Corrections

New and Revised Info

by Harry Cooper


Once in a while there is an error in our KTB Magazine, which we mention with corrections. For some reason, there were a few that crept into the past one or two issue, so here is an entire section on corrections. We apologize for any error, and correct them here.

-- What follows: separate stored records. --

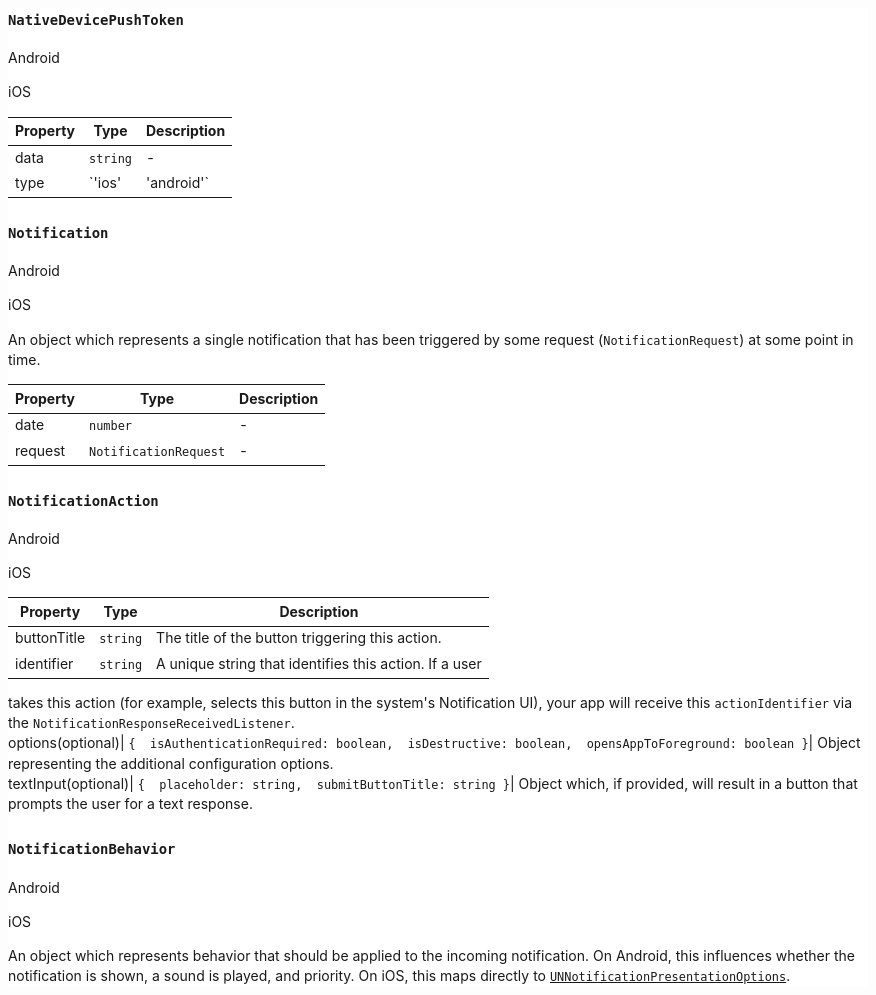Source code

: ### `NativeDevicePushToken`

Android

iOS

Property| Type| Description  
---|---|---  
data| `string`| -  
type| `'ios' | 'android'`| -  
  
### `Notification`

Android

iOS

An object which represents a single notification that has been triggered by
some request (`NotificationRequest`) at some point in time.

Property| Type| Description  
---|---|---  
date| `number`| -  
request| `NotificationRequest`| -  
  
### `NotificationAction`

Android

iOS

Property| Type| Description  
---|---|---  
buttonTitle| `string`| The title of the button triggering this action.  
identifier| `string`| A unique string that identifies this action. If a user
takes this action (for example, selects this button in the system's
Notification UI), your app will receive this `actionIdentifier` via the
`NotificationResponseReceivedListener`.  
options(optional)| `{  isAuthenticationRequired: boolean,  isDestructive:
boolean,  opensAppToForeground: boolean }`| Object representing the additional
configuration options.  
textInput(optional)| `{  placeholder: string,  submitButtonTitle: string }`|
Object which, if provided, will result in a button that prompts the user for a
text response.  
  
### `NotificationBehavior`

Android

iOS

An object which represents behavior that should be applied to the incoming
notification. On Android, this influences whether the notification is shown, a
sound is played, and priority. On iOS, this maps directly to
[`UNNotificationPresentationOptions`](https://developer.apple.com/documentation/usernotifications/unnotificationpresentationoptions).
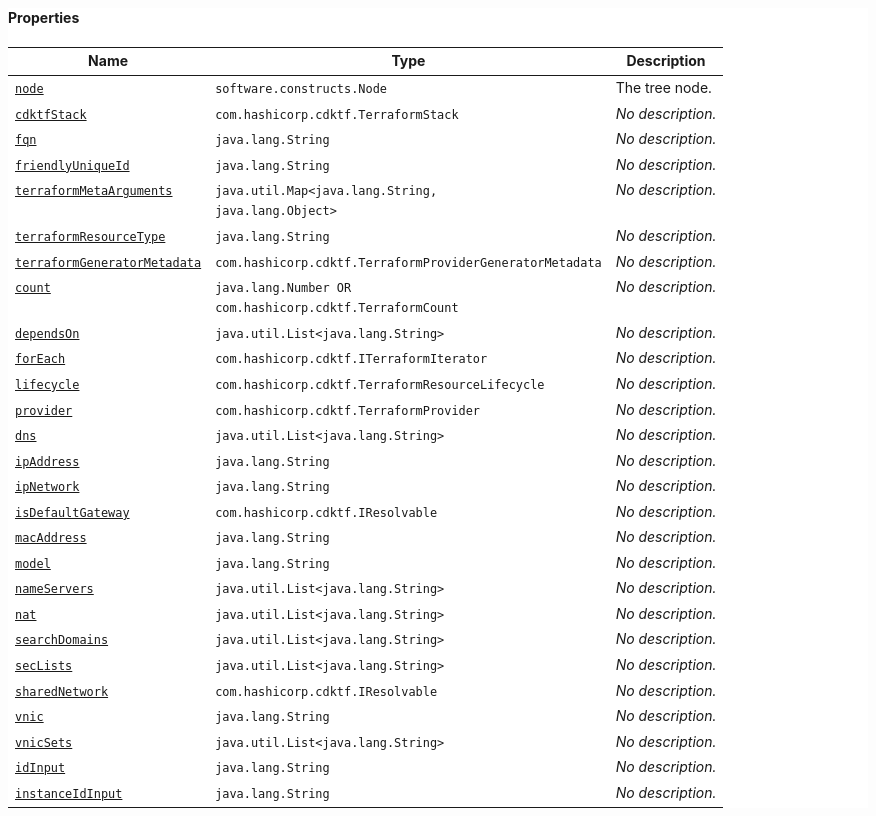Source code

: 
#### Properties <a name="Properties" id="Properties"></a>

| **Name** | **Type** | **Description** |
| --- | --- | --- |
| <code><a href="#@cdktf/provider-opc.dataOpcComputeNetworkInterface.DataOpcComputeNetworkInterface.property.node">node</a></code> | <code>software.constructs.Node</code> | The tree node. |
| <code><a href="#@cdktf/provider-opc.dataOpcComputeNetworkInterface.DataOpcComputeNetworkInterface.property.cdktfStack">cdktfStack</a></code> | <code>com.hashicorp.cdktf.TerraformStack</code> | *No description.* |
| <code><a href="#@cdktf/provider-opc.dataOpcComputeNetworkInterface.DataOpcComputeNetworkInterface.property.fqn">fqn</a></code> | <code>java.lang.String</code> | *No description.* |
| <code><a href="#@cdktf/provider-opc.dataOpcComputeNetworkInterface.DataOpcComputeNetworkInterface.property.friendlyUniqueId">friendlyUniqueId</a></code> | <code>java.lang.String</code> | *No description.* |
| <code><a href="#@cdktf/provider-opc.dataOpcComputeNetworkInterface.DataOpcComputeNetworkInterface.property.terraformMetaArguments">terraformMetaArguments</a></code> | <code>java.util.Map<java.lang.String, java.lang.Object></code> | *No description.* |
| <code><a href="#@cdktf/provider-opc.dataOpcComputeNetworkInterface.DataOpcComputeNetworkInterface.property.terraformResourceType">terraformResourceType</a></code> | <code>java.lang.String</code> | *No description.* |
| <code><a href="#@cdktf/provider-opc.dataOpcComputeNetworkInterface.DataOpcComputeNetworkInterface.property.terraformGeneratorMetadata">terraformGeneratorMetadata</a></code> | <code>com.hashicorp.cdktf.TerraformProviderGeneratorMetadata</code> | *No description.* |
| <code><a href="#@cdktf/provider-opc.dataOpcComputeNetworkInterface.DataOpcComputeNetworkInterface.property.count">count</a></code> | <code>java.lang.Number OR com.hashicorp.cdktf.TerraformCount</code> | *No description.* |
| <code><a href="#@cdktf/provider-opc.dataOpcComputeNetworkInterface.DataOpcComputeNetworkInterface.property.dependsOn">dependsOn</a></code> | <code>java.util.List<java.lang.String></code> | *No description.* |
| <code><a href="#@cdktf/provider-opc.dataOpcComputeNetworkInterface.DataOpcComputeNetworkInterface.property.forEach">forEach</a></code> | <code>com.hashicorp.cdktf.ITerraformIterator</code> | *No description.* |
| <code><a href="#@cdktf/provider-opc.dataOpcComputeNetworkInterface.DataOpcComputeNetworkInterface.property.lifecycle">lifecycle</a></code> | <code>com.hashicorp.cdktf.TerraformResourceLifecycle</code> | *No description.* |
| <code><a href="#@cdktf/provider-opc.dataOpcComputeNetworkInterface.DataOpcComputeNetworkInterface.property.provider">provider</a></code> | <code>com.hashicorp.cdktf.TerraformProvider</code> | *No description.* |
| <code><a href="#@cdktf/provider-opc.dataOpcComputeNetworkInterface.DataOpcComputeNetworkInterface.property.dns">dns</a></code> | <code>java.util.List<java.lang.String></code> | *No description.* |
| <code><a href="#@cdktf/provider-opc.dataOpcComputeNetworkInterface.DataOpcComputeNetworkInterface.property.ipAddress">ipAddress</a></code> | <code>java.lang.String</code> | *No description.* |
| <code><a href="#@cdktf/provider-opc.dataOpcComputeNetworkInterface.DataOpcComputeNetworkInterface.property.ipNetwork">ipNetwork</a></code> | <code>java.lang.String</code> | *No description.* |
| <code><a href="#@cdktf/provider-opc.dataOpcComputeNetworkInterface.DataOpcComputeNetworkInterface.property.isDefaultGateway">isDefaultGateway</a></code> | <code>com.hashicorp.cdktf.IResolvable</code> | *No description.* |
| <code><a href="#@cdktf/provider-opc.dataOpcComputeNetworkInterface.DataOpcComputeNetworkInterface.property.macAddress">macAddress</a></code> | <code>java.lang.String</code> | *No description.* |
| <code><a href="#@cdktf/provider-opc.dataOpcComputeNetworkInterface.DataOpcComputeNetworkInterface.property.model">model</a></code> | <code>java.lang.String</code> | *No description.* |
| <code><a href="#@cdktf/provider-opc.dataOpcComputeNetworkInterface.DataOpcComputeNetworkInterface.property.nameServers">nameServers</a></code> | <code>java.util.List<java.lang.String></code> | *No description.* |
| <code><a href="#@cdktf/provider-opc.dataOpcComputeNetworkInterface.DataOpcComputeNetworkInterface.property.nat">nat</a></code> | <code>java.util.List<java.lang.String></code> | *No description.* |
| <code><a href="#@cdktf/provider-opc.dataOpcComputeNetworkInterface.DataOpcComputeNetworkInterface.property.searchDomains">searchDomains</a></code> | <code>java.util.List<java.lang.String></code> | *No description.* |
| <code><a href="#@cdktf/provider-opc.dataOpcComputeNetworkInterface.DataOpcComputeNetworkInterface.property.secLists">secLists</a></code> | <code>java.util.List<java.lang.String></code> | *No description.* |
| <code><a href="#@cdktf/provider-opc.dataOpcComputeNetworkInterface.DataOpcComputeNetworkInterface.property.sharedNetwork">sharedNetwork</a></code> | <code>com.hashicorp.cdktf.IResolvable</code> | *No description.* |
| <code><a href="#@cdktf/provider-opc.dataOpcComputeNetworkInterface.DataOpcComputeNetworkInterface.property.vnic">vnic</a></code> | <code>java.lang.String</code> | *No description.* |
| <code><a href="#@cdktf/provider-opc.dataOpcComputeNetworkInterface.DataOpcComputeNetworkInterface.property.vnicSets">vnicSets</a></code> | <code>java.util.List<java.lang.String></code> | *No description.* |
| <code><a href="#@cdktf/provider-opc.dataOpcComputeNetworkInterface.DataOpcComputeNetworkInterface.property.idInput">idInput</a></code> | <code>java.lang.String</code> | *No description.* |
| <code><a href="#@cdktf/provider-opc.dataOpcComputeNetworkInterface.DataOpcComputeNetworkInterface.property.instanceIdInput">instanceIdInput</a></code> | <code>java.lang.String</code> | *No description.* |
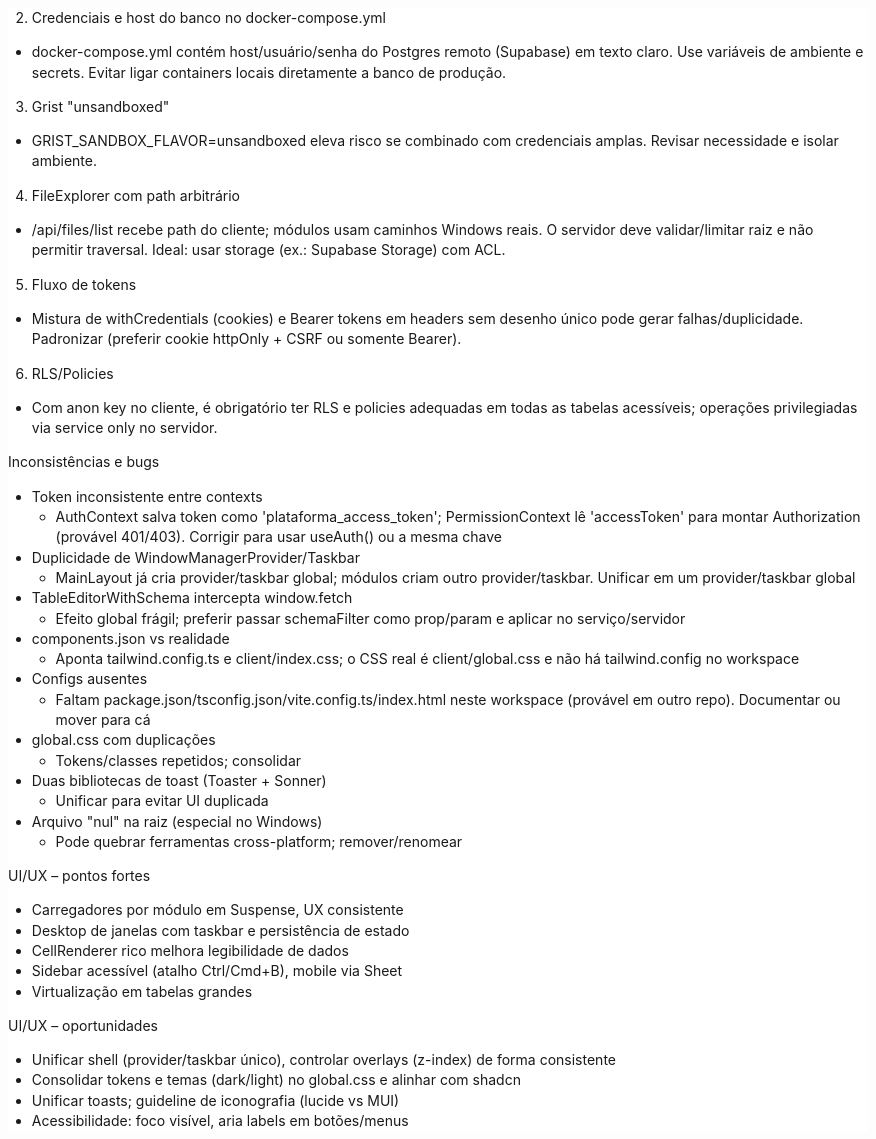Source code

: 2) Credenciais e host do banco no docker-compose.yml
- docker-compose.yml contém host/usuário/senha do Postgres remoto (Supabase) em texto claro. Use variáveis de ambiente e secrets. Evitar ligar containers locais diretamente a banco de produção.

3) Grist "unsandboxed"
- GRIST_SANDBOX_FLAVOR=unsandboxed eleva risco se combinado com credenciais amplas. Revisar necessidade e isolar ambiente.

4) FileExplorer com path arbitrário
- /api/files/list recebe path do cliente; módulos usam caminhos Windows reais. O servidor deve validar/limitar raiz e não permitir traversal. Ideal: usar storage (ex.: Supabase Storage) com ACL.

5) Fluxo de tokens
- Mistura de withCredentials (cookies) e Bearer tokens em headers sem desenho único pode gerar falhas/duplicidade. Padronizar (preferir cookie httpOnly + CSRF ou somente Bearer).

6) RLS/Policies
- Com anon key no cliente, é obrigatório ter RLS e policies adequadas em todas as tabelas acessíveis; operações privilegiadas via service only no servidor.

Inconsistências e bugs
- Token inconsistente entre contexts
  - AuthContext salva token como 'plataforma_access_token'; PermissionContext lê 'accessToken' para montar Authorization (provável 401/403). Corrigir para usar useAuth() ou a mesma chave
- Duplicidade de WindowManagerProvider/Taskbar
  - MainLayout já cria provider/taskbar global; módulos criam outro provider/taskbar. Unificar em um provider/taskbar global
- TableEditorWithSchema intercepta window.fetch
  - Efeito global frágil; preferir passar schemaFilter como prop/param e aplicar no serviço/servidor
- components.json vs realidade
  - Aponta tailwind.config.ts e client/index.css; o CSS real é client/global.css e não há tailwind.config no workspace
- Configs ausentes
  - Faltam package.json/tsconfig.json/vite.config.ts/index.html neste workspace (provável em outro repo). Documentar ou mover para cá
- global.css com duplicações
  - Tokens/classes repetidos; consolidar
- Duas bibliotecas de toast (Toaster + Sonner)
  - Unificar para evitar UI duplicada
- Arquivo "nul" na raiz (especial no Windows)
  - Pode quebrar ferramentas cross-platform; remover/renomear

UI/UX – pontos fortes
- Carregadores por módulo em Suspense, UX consistente
- Desktop de janelas com taskbar e persistência de estado
- CellRenderer rico melhora legibilidade de dados
- Sidebar acessível (atalho Ctrl/Cmd+B), mobile via Sheet
- Virtualização em tabelas grandes

UI/UX – oportunidades
- Unificar shell (provider/taskbar único), controlar overlays (z-index) de forma consistente
- Consolidar tokens e temas (dark/light) no global.css e alinhar com shadcn
- Unificar toasts; guideline de iconografia (lucide vs MUI)
- Acessibilidade: foco visível, aria labels em botões/menus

In “MEETING NEW MEMBERS’ some time back, under MICHAEL BUCK (4313-1995), the description should have read:

    “My interest in submarines comes from early childhood and when a young man, my father gave me a one-foot-long plastic submarine. When a keel cavity was filled with baking soda and the boat launched across a pool, this boat (which looked a lot like a TYPE XXI) would dive forward, hover near the bottom, then resurface. My mother couldn’t bake for a month - I confiscated her supply of baking soda! I almost failed Junior High English because, instead of diagramming sentences, I was reading ‘DAS BOOT’ and Admiral Karl Dönitz’s ‘MEMOIRS’. My time in the Navy brought me to USS MOUNT WHITNEY (LCC 20) and USS SILVERSIDES (SSN 679).”

In KTB #122 YOYA KAWAMURA (1739-LIFE-1991) points out that there was no I.J.N. aircraft carrier named HAYATAKA. This is a case in which an error in wartime recognition is still being used. This was actually the I.J.N. carrier JUN’YO.

JONATHAN FINDLEY (1743-C/LIFE-1991) also wrote this fact, and added that JUN’YO was launched in 1941, was torpedoed and damaged off Nagasaki on 9 December 1944 by USS REDFISH and USS SEA DEVIL. JUN’YO never sailed again.

(Corrected in MagWeb.com--RL)

On page 17, YOYA writes: ‘I-22 did not launch two midgets. The KOHYOTEKI (A-Target Type A) that was used in this attack (as well as in the attacks at Pearl Harbor & Madagascar) displaced 46 tons submerged and the I-Boat could carry only one midget.’

Several Members realized that the photo of U-139 was the World War I submarine rather than the World War II boat.

WINFRIED vd BOOGAARD (4476-1995) sent a FAX telling us that the Dutch ship HOBEMA, sunk by U-132, was not a tanker but a cargo ship.

Thanks to all our Members for catching errors and bringing them to our attention. We try very hard to be totally accurate but once in a while, an error will creep in. Let us know and we’ll fix it.